A. Statistically total spore counts are always significantly correlated with counts conducted on agar plate samples. Though correlation coefficients are significant they are relatively modest indicating that only about 30% of the variability associated with the data can be ascribed to the direct relationship between total mold and culturable-viable sampling results. The variability that cannot be accounted for has to be due to other factors.

One of the most important of these is the variation in apparent viability from one set of results to another. On average total mold spore to culturable mold ratios are in the range of 10:1 that is that there are 10X more dead mold spores airborne than there are live ones. Sometimes the ratio is as low as 2-3:1. I have seen ratios as high as 2000:1.

Mold spore viability depends on a variety of environmental factors. These include (1) how active mold infestation is and (2) mold spore history relative to the time it was released, exposure to ultraviolet light and drying conditions. Most mold spores that are airborne are no longer alive. As such they cannot grow on culture media. Spore viability appears to vary from genus to genus with highest apparent viabilities reported for Cladosporium and Penicillin. Mold types with low apparent viabilities appear less frequently on culture plates than they do on sample slides. This is the case for Epicoccum and Alternaria.

It is good practice to conduct both culturable-viable and total mold spore counts in house mold assessments. The ratio can be used to ascertain how active the infestation is. A low ratio (on the order of two to five) indicates a relatively active infestation and a need to re-mediate both the infestation and its cause.
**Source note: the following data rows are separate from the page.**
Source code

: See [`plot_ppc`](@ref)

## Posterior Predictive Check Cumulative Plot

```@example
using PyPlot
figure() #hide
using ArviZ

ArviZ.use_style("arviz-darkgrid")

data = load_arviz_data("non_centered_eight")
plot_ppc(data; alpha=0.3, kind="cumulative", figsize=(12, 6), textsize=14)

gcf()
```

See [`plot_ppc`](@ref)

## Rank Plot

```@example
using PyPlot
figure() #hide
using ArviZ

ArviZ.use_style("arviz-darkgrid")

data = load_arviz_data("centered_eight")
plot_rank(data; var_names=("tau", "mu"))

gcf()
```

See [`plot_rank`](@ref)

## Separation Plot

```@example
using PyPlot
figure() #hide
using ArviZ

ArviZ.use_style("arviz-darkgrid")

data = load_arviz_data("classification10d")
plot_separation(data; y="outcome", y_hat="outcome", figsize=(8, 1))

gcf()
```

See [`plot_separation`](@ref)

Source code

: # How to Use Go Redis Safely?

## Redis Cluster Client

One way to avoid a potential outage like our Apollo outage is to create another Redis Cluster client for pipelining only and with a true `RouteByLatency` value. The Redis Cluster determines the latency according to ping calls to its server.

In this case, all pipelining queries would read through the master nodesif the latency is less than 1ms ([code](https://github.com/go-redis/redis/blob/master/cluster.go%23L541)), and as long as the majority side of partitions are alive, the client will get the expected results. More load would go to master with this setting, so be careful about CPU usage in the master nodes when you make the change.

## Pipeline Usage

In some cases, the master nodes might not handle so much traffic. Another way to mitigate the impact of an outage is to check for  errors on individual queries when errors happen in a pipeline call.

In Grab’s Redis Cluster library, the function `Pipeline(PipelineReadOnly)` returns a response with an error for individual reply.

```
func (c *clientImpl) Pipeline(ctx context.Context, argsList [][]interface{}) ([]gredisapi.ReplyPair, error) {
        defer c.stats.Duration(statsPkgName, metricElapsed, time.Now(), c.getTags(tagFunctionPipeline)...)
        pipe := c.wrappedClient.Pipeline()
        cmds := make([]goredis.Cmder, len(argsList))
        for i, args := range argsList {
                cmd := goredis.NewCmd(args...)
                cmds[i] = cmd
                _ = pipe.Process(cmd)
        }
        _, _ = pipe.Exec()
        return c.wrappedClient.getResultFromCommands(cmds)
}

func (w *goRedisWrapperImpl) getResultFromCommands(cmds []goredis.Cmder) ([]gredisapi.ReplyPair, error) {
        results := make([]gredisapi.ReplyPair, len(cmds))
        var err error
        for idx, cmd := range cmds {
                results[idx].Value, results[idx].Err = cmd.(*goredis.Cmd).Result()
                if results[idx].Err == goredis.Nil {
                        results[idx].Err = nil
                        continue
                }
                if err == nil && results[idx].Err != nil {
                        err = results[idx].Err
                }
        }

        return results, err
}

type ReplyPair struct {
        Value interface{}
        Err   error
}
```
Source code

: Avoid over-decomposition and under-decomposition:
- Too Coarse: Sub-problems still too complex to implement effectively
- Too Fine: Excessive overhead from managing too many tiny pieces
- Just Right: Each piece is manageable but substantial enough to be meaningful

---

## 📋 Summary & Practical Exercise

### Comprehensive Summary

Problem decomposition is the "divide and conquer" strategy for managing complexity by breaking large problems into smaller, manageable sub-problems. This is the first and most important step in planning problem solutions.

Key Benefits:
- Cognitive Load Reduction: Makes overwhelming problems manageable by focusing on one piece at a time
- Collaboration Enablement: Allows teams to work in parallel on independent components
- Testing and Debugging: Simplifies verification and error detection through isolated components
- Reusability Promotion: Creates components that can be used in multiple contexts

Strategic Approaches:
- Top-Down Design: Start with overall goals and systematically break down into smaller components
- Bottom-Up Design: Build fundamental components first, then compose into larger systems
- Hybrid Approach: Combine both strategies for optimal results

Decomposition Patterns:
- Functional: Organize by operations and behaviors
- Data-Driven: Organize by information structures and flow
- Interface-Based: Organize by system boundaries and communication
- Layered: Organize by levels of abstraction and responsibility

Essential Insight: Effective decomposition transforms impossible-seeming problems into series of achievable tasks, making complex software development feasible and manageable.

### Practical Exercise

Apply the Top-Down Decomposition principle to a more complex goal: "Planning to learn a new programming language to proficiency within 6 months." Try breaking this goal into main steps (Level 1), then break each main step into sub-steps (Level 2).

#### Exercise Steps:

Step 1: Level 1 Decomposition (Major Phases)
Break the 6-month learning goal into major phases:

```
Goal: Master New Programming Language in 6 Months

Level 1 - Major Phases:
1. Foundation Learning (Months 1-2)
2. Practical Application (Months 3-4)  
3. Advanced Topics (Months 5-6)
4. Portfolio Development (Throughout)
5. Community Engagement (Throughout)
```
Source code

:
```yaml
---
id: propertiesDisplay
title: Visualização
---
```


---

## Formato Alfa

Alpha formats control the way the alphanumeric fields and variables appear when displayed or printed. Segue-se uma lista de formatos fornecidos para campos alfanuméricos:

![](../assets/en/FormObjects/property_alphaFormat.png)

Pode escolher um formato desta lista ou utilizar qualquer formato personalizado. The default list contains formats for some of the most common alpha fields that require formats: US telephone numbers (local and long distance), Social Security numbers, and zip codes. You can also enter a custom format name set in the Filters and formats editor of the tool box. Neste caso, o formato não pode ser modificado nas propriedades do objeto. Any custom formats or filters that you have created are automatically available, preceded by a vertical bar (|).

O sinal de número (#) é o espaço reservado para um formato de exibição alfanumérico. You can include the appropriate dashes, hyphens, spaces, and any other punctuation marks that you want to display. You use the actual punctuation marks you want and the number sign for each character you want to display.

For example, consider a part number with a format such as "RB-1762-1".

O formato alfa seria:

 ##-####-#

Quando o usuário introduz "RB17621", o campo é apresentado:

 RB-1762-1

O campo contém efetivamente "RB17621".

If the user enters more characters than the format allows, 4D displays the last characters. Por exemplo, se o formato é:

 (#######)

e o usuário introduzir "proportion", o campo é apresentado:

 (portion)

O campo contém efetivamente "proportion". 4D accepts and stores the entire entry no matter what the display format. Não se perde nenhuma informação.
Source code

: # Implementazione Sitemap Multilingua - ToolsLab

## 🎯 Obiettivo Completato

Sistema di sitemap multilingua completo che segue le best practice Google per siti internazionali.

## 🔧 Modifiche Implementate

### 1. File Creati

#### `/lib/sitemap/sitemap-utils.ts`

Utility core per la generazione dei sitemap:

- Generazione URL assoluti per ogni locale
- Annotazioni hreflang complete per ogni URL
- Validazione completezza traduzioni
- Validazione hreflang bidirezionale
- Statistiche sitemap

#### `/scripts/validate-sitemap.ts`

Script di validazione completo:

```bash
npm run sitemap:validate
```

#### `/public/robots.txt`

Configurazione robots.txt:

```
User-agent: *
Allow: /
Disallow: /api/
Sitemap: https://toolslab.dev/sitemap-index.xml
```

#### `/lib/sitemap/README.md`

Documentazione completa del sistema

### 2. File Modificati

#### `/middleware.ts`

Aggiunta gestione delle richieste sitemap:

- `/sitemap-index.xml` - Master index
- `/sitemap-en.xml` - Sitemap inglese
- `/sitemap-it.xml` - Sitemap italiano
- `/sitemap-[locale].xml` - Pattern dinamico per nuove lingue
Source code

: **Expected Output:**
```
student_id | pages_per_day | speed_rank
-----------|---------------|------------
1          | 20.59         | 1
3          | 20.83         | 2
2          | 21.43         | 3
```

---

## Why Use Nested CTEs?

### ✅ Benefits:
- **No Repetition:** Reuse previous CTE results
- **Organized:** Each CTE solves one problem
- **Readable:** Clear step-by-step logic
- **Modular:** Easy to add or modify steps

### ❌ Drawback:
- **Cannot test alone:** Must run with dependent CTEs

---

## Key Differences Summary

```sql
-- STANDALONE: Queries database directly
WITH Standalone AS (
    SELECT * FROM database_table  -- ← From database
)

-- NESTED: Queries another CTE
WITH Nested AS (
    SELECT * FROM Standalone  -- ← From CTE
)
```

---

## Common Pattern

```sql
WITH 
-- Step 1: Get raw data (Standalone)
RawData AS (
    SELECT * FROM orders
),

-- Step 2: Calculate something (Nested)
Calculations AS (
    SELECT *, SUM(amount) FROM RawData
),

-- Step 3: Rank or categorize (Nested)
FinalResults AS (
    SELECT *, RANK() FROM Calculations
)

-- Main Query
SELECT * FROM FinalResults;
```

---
High ratios (typically greater than 10) indicate that the infestation is less active with remediation focused on infestation sites and less on the cause of the initial infestation. A high spore count and low culture count indicates a relatively inactive infestation. Since allergenicity is independent of viability, the high spore count is significant. It indicates that a significant exposure risk exists.

I use 10,000 spores per cubic meter as my guideline value in residences. This is based on some research work in Australia in which we were able to show a correlation between symptoms and total airborne mold levels. Levels above 15,000 s/m3 are of particular concern. These are results that are based on Burkard samplers or their equivalent (laboratory calibrated Allergenco samplers) and counting at 1000X. Culturable-viable results should never be higher than total mold spores sampling results.

What is a "safe level"? That is a difficult question. In residences concentrations based on the Burkard total mold spore method (or equivalent) should not exceed 10,000 S/m3 with 5,000 S/m3 as a target level. Concentrations dominated by one genus such as Penicillium or Aspergillus even at 10,000 S/m3 are unacceptable. In such cases levels should not exceed 5,000 S/m3. Repeated testing is recommended when as few as one Stachybotrys spore is found on a slide or culture plate.
One cannot state in regards to a mold problem whether a house is safe or not. More realistically a house can be described as relatively safe when total airborne mold concentrations are less than 5,000 S/m3 and no evidence of mold infestation is present.